Lawmakers on Wednesday enacted a ¥3.32 trillion extra budget for fiscal 2015. The plan aims to bolster the economy through greater social support and a more competitive farming sector.
The supplementary budget for the period through March was approved by the House of Councilors, in which the ruling Liberal Democratic Party and Komeito hold a majority of seats.
The extra budget will extend support for child-rearing, as well as keeping people in work even if they feel compelled to quit their jobs to take care of elderly relatives.
It was endorsed by Prime Minister Shinzo Abe’s Cabinet last month.
The government also aims to improve the international competitiveness of Japanese farmers in the wake of the Trans-Pacific Partnership free trade agreement.
A total of ¥3.50 trillion will be used to fund policy measures, although the actual size of spending under the budget will be ¥3.32 trillion, given the recent trend of lower interest rates that decreases debt-servicing costs for the government.
The extra budget allocates ¥1.16 trillion for enhanced social security, including support for child-rearing and nursing care.
There is a handout for pensioners, a group that benefits less from the prime minister’s stimulus efforts to raise wages. Eleven million people will receive a gratuity of ¥30,000 in June, shortly before the Upper House election in July.
The handout is meant to boost spending, which is seen as key to reviving the world’s third-largest economy.
The opposition Democratic Party of Japan has criticized the payments as cynical politicking.
“It is a pork-barrel measure to win the election using taxpayers’ money,” party leader Katsuya Okada said during a Diet debate.
Abe countered that the payments will be only “a one-time measure.”
The government will allot ¥340.3 billion to help the agricultural sector win foreign investment and also to compete better against cheap imports when the TPP accord comes into effect.
The supplementary budget is intended to help the agricultural industry become more competitive, Abe told an Upper House budget committee session Tuesday.
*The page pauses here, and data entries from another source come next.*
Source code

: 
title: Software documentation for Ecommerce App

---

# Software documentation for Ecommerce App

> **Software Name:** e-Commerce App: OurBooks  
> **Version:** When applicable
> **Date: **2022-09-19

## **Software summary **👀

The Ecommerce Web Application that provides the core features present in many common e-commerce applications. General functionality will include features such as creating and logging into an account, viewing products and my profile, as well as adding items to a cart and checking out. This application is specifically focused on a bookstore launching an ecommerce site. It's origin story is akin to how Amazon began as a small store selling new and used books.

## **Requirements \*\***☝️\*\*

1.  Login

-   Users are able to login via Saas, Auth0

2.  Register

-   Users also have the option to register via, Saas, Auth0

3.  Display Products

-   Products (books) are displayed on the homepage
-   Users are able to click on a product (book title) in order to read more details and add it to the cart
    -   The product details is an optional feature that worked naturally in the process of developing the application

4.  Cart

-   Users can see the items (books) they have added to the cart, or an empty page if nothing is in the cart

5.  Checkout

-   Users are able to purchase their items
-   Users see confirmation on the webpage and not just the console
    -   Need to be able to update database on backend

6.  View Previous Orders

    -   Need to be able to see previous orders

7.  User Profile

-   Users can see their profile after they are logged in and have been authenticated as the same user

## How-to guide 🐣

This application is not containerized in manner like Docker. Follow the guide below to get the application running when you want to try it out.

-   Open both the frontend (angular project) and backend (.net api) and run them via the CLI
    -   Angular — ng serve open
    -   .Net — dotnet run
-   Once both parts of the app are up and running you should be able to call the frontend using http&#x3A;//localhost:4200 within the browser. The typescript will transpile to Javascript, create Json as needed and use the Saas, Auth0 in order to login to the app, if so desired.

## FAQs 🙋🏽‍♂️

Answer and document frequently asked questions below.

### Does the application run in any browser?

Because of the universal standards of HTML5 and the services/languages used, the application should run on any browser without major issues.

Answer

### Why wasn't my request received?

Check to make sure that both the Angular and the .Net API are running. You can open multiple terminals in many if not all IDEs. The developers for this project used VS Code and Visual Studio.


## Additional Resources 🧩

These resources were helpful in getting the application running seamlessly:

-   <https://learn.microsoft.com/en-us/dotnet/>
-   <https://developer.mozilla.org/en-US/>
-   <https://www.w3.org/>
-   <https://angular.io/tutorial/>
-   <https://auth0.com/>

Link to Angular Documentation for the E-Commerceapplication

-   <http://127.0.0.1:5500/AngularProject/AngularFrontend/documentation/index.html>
He added, it also aims to “directly link the effects of the TPP to revitalize the economy and regional areas.”
With the budget, the government will also accelerate reconstruction in areas devastated by the March 2011 earthquake and tsunami, and finance counterterrorism measures ahead of a Group of Seven summit in Japan in late May.
The government will not issue debt to fund the extra budget but will instead use tax revenues for the fiscal year, which are expected to top its projection partly due to robust corporate earnings. It will also use unspent funds from the previous year’s budget.
The extra budget will also be used to reduce the new debt issuance planned when the initial budget for the current fiscal year was compiled — in a nod to fiscal discipline.